早稲田大学は、「多谷間物質」(後述)である不透明なゲルマニウムの薄膜にパルスレーザーを照射することで、幅広い波長の光に対して透明・不透明を同時かつ超高速に切り替えられることを実証したと、2月26日に発表した。
同成果は、早大 理工学術院の賈軍軍(ジャ・ジュンジュン)教授、中部大学の山田直臣教授、産業技術総合研究所の八木貴志研究グループ長らの共同研究チームによるもの。詳細は、米国物理学会が刊行する応用物理学全般を扱う学術誌「Physical Review Applied」に掲載された。
光学材料の屈折率や消衰係数といった光学定数には、光の強度が強くなると、それに依存して変化するという、非線形性が現れてくる。それを利用すると、レーザー波長の変換など、通常の光学系では実現できない、多彩な光の操作が可能になる。ただし従来の材料では、高強度レーザーなどの照射により、特定の波長において光学非線形性が発現するのが一般的であった。
一方、半導体材料では、バンドギャップ以上の高強度レーザーを用いると、多数の電子が価電子帯から伝導帯に高密度に励起され、「電子-フォノン散乱」によって伝導帯の下部を一時的に占有することが可能となる。そして、その占有は「パウリ・ブロッキング効果」と呼ばれ、それによって一時的に光を透過できる状態が生じる。

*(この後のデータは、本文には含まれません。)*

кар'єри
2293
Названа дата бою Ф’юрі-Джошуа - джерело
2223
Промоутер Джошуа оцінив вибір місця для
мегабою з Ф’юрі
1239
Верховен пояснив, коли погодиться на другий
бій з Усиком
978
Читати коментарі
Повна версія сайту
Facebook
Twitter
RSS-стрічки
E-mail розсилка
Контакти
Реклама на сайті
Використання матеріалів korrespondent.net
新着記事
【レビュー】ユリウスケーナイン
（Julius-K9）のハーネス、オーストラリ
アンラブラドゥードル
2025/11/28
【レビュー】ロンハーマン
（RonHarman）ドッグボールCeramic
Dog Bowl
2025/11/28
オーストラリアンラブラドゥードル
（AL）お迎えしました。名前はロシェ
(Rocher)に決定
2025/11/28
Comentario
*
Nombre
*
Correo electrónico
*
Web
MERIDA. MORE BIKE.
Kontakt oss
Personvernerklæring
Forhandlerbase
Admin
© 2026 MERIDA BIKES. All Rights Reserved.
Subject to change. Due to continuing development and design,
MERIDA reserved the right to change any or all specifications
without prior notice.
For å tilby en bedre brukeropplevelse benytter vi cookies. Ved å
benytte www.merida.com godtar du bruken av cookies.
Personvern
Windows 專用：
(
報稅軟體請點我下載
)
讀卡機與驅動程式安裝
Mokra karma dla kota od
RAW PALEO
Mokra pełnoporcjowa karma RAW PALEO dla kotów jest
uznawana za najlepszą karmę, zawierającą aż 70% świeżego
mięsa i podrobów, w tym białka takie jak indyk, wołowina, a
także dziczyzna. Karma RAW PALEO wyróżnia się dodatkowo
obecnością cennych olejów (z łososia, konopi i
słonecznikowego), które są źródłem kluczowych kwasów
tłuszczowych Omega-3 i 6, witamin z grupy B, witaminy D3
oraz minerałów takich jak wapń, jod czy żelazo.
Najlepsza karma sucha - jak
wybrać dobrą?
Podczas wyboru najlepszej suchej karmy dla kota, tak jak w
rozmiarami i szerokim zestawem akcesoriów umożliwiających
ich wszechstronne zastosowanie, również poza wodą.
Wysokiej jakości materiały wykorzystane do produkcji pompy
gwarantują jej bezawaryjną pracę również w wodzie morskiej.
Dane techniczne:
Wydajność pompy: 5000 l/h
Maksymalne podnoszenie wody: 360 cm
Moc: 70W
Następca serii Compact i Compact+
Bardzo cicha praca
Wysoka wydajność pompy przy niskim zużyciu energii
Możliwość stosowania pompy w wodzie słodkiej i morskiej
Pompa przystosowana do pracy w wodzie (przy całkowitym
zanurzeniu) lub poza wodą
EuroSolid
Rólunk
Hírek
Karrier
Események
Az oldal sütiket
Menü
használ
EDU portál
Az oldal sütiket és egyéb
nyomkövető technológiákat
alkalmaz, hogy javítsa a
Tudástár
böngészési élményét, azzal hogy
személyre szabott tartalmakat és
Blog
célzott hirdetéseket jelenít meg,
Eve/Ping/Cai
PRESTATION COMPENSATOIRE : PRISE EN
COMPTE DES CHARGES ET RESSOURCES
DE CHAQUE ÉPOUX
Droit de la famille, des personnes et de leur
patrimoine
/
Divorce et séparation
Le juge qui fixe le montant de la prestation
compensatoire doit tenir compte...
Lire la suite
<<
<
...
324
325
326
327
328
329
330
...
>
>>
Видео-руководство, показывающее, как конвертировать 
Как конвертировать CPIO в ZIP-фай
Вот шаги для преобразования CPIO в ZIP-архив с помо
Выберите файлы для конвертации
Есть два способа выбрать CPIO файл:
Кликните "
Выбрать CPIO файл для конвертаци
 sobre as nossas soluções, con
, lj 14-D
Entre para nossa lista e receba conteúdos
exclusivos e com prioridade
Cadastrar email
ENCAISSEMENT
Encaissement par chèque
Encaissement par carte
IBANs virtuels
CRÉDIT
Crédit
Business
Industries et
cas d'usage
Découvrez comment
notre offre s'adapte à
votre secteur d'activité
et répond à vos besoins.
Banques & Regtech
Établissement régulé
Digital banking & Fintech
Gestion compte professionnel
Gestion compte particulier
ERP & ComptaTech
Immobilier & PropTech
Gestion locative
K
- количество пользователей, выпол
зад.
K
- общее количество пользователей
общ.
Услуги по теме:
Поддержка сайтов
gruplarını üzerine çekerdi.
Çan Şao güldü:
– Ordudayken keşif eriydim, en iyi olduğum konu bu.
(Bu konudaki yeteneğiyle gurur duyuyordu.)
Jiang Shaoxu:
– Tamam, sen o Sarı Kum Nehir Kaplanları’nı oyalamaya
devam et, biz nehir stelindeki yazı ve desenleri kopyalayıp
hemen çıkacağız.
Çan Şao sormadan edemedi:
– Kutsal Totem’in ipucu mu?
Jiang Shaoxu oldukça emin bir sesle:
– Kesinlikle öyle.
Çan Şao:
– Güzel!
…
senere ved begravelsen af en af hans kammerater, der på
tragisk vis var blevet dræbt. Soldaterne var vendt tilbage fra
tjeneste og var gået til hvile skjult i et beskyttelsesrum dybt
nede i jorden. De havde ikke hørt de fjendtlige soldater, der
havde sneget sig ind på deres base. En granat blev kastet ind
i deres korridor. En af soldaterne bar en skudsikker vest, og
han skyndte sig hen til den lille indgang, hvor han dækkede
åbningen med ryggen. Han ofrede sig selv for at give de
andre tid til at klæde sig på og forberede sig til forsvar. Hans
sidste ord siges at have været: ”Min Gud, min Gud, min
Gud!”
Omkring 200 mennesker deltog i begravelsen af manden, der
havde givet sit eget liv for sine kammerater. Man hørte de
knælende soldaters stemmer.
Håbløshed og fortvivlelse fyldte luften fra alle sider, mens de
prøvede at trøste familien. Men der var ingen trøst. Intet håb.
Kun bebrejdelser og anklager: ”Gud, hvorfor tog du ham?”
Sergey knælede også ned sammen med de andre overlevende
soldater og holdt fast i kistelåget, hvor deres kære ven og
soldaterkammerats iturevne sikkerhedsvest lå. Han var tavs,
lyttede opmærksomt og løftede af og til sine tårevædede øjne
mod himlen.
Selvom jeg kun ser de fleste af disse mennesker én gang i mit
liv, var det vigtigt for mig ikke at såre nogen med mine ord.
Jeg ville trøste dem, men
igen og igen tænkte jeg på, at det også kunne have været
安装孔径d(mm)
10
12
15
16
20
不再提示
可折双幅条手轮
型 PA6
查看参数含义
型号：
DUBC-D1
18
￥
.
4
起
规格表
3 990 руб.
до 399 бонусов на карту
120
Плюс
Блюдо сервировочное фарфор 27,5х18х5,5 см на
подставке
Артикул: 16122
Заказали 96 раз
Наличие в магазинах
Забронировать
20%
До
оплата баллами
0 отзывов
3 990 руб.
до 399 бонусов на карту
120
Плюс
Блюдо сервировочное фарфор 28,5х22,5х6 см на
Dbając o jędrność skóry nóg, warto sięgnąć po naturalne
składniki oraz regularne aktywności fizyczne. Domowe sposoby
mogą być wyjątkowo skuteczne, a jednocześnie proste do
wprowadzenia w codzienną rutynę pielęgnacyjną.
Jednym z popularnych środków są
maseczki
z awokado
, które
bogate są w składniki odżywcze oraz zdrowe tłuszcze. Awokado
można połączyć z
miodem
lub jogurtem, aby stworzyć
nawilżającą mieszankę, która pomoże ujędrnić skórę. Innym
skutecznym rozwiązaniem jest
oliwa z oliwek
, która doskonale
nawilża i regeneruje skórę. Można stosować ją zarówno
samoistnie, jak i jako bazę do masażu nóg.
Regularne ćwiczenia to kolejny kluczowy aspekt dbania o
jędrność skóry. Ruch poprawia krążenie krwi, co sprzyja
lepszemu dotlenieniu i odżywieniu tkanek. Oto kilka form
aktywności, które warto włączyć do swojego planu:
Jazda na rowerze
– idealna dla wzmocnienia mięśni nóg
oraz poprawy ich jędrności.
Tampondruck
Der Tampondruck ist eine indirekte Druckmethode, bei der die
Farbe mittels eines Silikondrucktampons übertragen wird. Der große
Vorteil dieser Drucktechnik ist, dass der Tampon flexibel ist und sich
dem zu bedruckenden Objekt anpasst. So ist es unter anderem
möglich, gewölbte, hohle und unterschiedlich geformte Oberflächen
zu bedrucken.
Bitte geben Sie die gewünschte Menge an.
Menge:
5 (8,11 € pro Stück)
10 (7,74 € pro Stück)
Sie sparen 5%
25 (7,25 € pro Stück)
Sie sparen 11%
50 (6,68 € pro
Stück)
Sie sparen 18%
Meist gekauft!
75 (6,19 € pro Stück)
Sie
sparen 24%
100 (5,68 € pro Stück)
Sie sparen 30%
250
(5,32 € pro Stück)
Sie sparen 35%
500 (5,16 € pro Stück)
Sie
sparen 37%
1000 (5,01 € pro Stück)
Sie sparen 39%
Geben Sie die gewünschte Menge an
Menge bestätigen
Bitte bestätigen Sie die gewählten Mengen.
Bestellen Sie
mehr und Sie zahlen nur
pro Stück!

この現象は、直接半導体材料である窒化インジウム(InN)ですでに観測されており、光の高速スイッチング技術として注目されている。しかしInNの透明化が起こるのは、近赤外領域のバンドギャップ付近に限定されていた。そこで研究チームは今回、近赤外から可視光領域までの広い波長帯域で高速に透明化する新たなアプローチを提案、その実証を行うことにした。
一般的に、光が固体物質中の電子を伝導帯に励起すると、電子は超高速で緩和し、その後電子-正孔の再結合などを経て元の状態に戻る。ゲルマニウムや酸化物のような化学結合の強い物質では、励起後の緩和過程がピコ秒(1兆分の1秒)以下で起きるため、観測や制御、利用は非常に困難だ。
今回の研究では、フェムト秒(1,000兆分の1秒)の時間スケールで現象を解析できる計測装置を開発し、透過・不透過の超高速切り替え現象を実験的に解明することにした。
固体物質の伝導帯の底を「谷間」と呼び、それをひとつ以上持つ半導体を「多谷間物質」という。その多谷間構造を利用してパルスレーザーの高密度光励起が用いられた結果、近赤外〜可視光という多色光での透過・不透過が超高速で切り替わることが初めて観測された。
そのメカニズムは、励起された電子が谷間散乱を経て多谷間に配分され、各谷間に瞬時に滞在することでパウリ・ブロッキング効果が発生する。これは、電子が伝導帯の空状態を占有することで、光が吸収されず透過する現象だ。この現象により、ゲルマニウムにおいて530ナノメートル(nm)と600nmの可視光と900nmまでの近赤外光が、数百フェムト秒で同時に透過することが確認された。これは、多波長に対応したスイッチング材料としての実現可能性が示されているという。
今回の成果は、単に超高速な物理現象の観測・解明にとどまらず、たとえば、光通信においてマルチバンド通信や光コンピュータのロジック素子への応用のように情報通信分野において波及効果をもたらすことなども期待されるとする。
特に、多波長でスイッチングできることのメリットは、複数の光信号を時間差で重ねることで、より多くの光信号を伝送可能にする点だ。今回用いられたゲルマニウムは、シリコンフォトニクスとの高い整合性を有している。そのため、今回の原理に基づく多色光スイッチングは、シリコンフォトニクスの構成素子のひとつとして、より高速なデータ通信やセキュリティの向上に貢献することが期待されるという。
また今回の成果により、単一波長での光を伝搬する従来の通信方式よりも、広帯域・多波長での受送信が可能となり、光ファイバーの伝送容量が大幅に拡大する大容量・高速データ通信への寄与も期待される。
しかし実用化に向けては、既存の光通信波長帯にマッチングする材料の創出などの課題が残されている。研究チームは今後、これまでの研究成果を基盤とし、新しい材料設計技術を活用して広帯域対応の多谷間物質を創出し、超高速光スイッチングデバイスの実用化をめざす。
今後、多谷間物質を用いることで伝導帯内で電子を超高速注入する技術がさらに発展し、新たな物理現象の発見と共に、より多くの革新的なデバイス応用の実現が期待されるとのこと。